GPU rental prices for Nvidia's Blackwell chips hit $4.08 per hour this week, up from $2.75 just two months ago. That's a 48% jump. CoreWeave, one of the biggest GPU cloud providers, raised prices 20% and extended minimum contracts from one year to three. If you're building AI products, compute just got much more expensive and much harder to lock down.

Big AI companies are feeling it too. OpenAI CFO Sarah Friar said the company is making "very tough trades" on projects because they don't have enough compute. Anthropic has limited access to its newest model to roughly 40 organizations. Oracle CEO Safra Catz acknowledged turning customers away due to capacity constraints. Startups face an even tougher road.

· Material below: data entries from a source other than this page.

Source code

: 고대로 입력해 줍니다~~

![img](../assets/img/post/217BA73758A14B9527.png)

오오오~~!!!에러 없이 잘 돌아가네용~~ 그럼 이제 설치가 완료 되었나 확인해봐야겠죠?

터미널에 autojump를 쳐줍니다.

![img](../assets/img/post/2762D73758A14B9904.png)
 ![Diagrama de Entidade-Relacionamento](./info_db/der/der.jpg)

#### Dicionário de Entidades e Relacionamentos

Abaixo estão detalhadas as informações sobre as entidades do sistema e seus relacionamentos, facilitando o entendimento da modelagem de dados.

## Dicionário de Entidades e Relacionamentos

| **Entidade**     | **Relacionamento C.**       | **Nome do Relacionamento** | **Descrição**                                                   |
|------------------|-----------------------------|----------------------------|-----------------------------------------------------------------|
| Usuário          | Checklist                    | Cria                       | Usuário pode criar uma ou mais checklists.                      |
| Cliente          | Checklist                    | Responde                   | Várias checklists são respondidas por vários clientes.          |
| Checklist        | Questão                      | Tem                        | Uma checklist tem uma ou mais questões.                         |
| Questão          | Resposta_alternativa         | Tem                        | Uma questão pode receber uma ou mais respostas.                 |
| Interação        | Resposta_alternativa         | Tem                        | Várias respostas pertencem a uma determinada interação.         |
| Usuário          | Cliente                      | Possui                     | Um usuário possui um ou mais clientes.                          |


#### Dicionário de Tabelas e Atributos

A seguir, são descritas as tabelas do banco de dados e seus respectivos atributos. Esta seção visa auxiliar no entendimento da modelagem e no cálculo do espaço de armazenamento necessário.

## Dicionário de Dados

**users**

Tomasz Tunguz at Theory Ventures sees a pattern forming. When hardware gets scarce, access becomes relationship-based, gated to strategic customers. The best models go to the highest bidder, or they don't go anywhere at all. Performance guarantees disappear. Prices climb. Developers who once bet on frontier models start looking at smaller open-source options and on-premise deployments as backup plans.

How long will this last? A while. Intel CEO Lip-Bu Tan predicted no relief until 2028. Microsoft has chips sitting in inventory because there aren't enough data centers to deploy them. Scarcity extends beyond GPUs to power, memory, and basic data center capacity.

Pressure breeds workarounds. Open-weight models like Qwen, while 6 to 12 months behind the frontier, may prove good enough for many applications. AMD's MI300X is gaining traction alongside Groq's LPUs and SambaNova's specialized silicon as companies look for alternatives to Nvidia's constrained supply chain.